Coins, bars, nuggets and mining stocks attract investors
Interested in joining today's gold rush? Here are some options:
Real Gold: Coins and bars are the easiest way to buy gold and keep it on hand. More than a million ounces of gold a year go into gold coins in the United States, says Philip Newman, of the research firm Thomson Reuters GFMS in London.
The U.S. Mint sells commemorative gold coins, and dealers such as Monex and Kitco sell bars. You can even buy one-ounce gold bars and one-gram gold nuggets from the Gold ATM vending machine in the Golden Nugget downtown.
If you're thinking about keeping your gold at home or in a bank safe-deposit box, be careful. Some banks don't insure safe-deposit contents, and many homeowners' insurance policies limit how much value you can claim in stolen bullion.
ETFs: Gold-backed, exchange-traded funds allow you to buy the precious metal without having to store it yourself. ETFs track stock indexes, and they're as easy to buy and sell through an online brokerage as any stock or mutual fund.
One caveat: Gold ETFs backed by bullion rather than futures can have fairly high storage costs, Newman says. Ask about storage fees before you buy. You can also buy into ETFs that trade in gold futures, and not actual bullion. But futures-based ETFs don't follow the price of gold as closely as bullion-backed funds.

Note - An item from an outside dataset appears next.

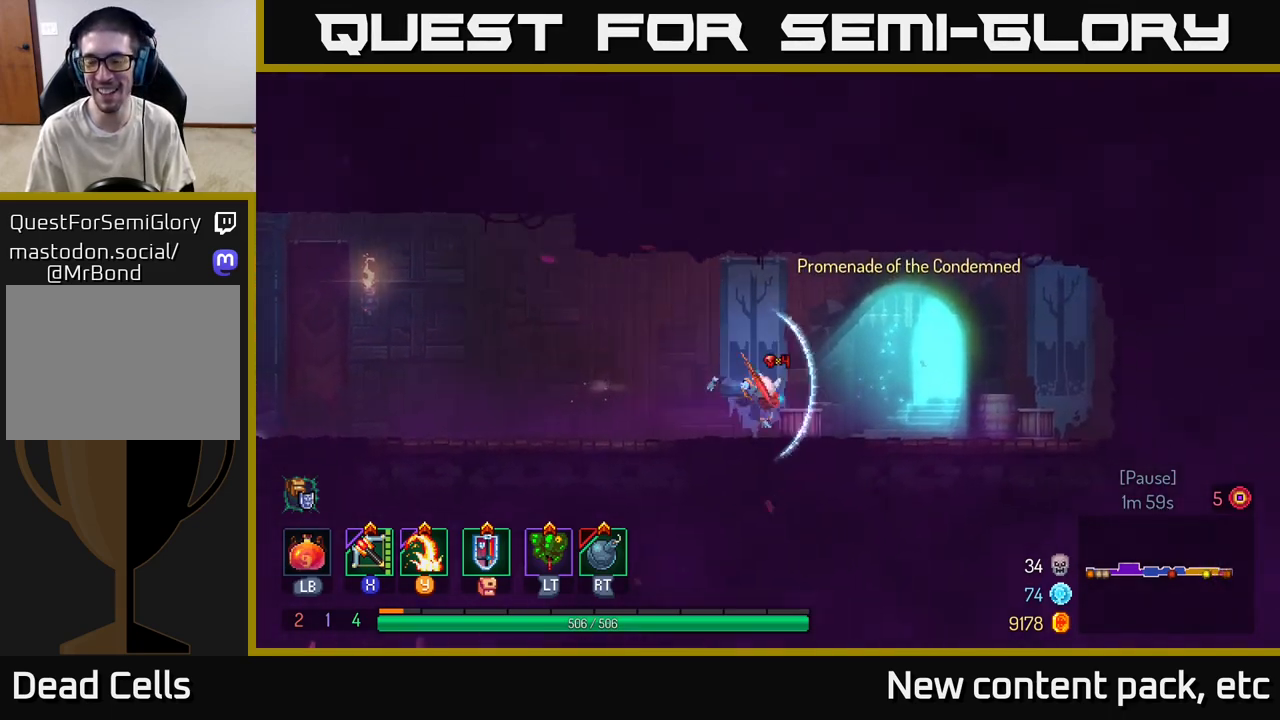
{"buttons": [], "left_stick": "center", "right_stick": "center", "events": [[67, "B", "up"], [200, "R1", "down"], [300, "left_stick", "center"], [333, "R1", "up"]]}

Mining companies: Nevada's biggest gold producers, Barrick and Newmont, are traded on the New York Stock Exchange. Newmont is the only gold company in the S&P 500 and the Fortune 500.
Solid business volume is virtually guaranteed for mining companies as long as commodity prices stay high. But stocks can be vulnerable to rising costs and missed production targets, and performance can be volatile.
Barrick's share price closed at $42.38 on Sept. 14, down from $55.20 a year earlier. Newmont's shares closed at $57.20, down from $72.42 in November.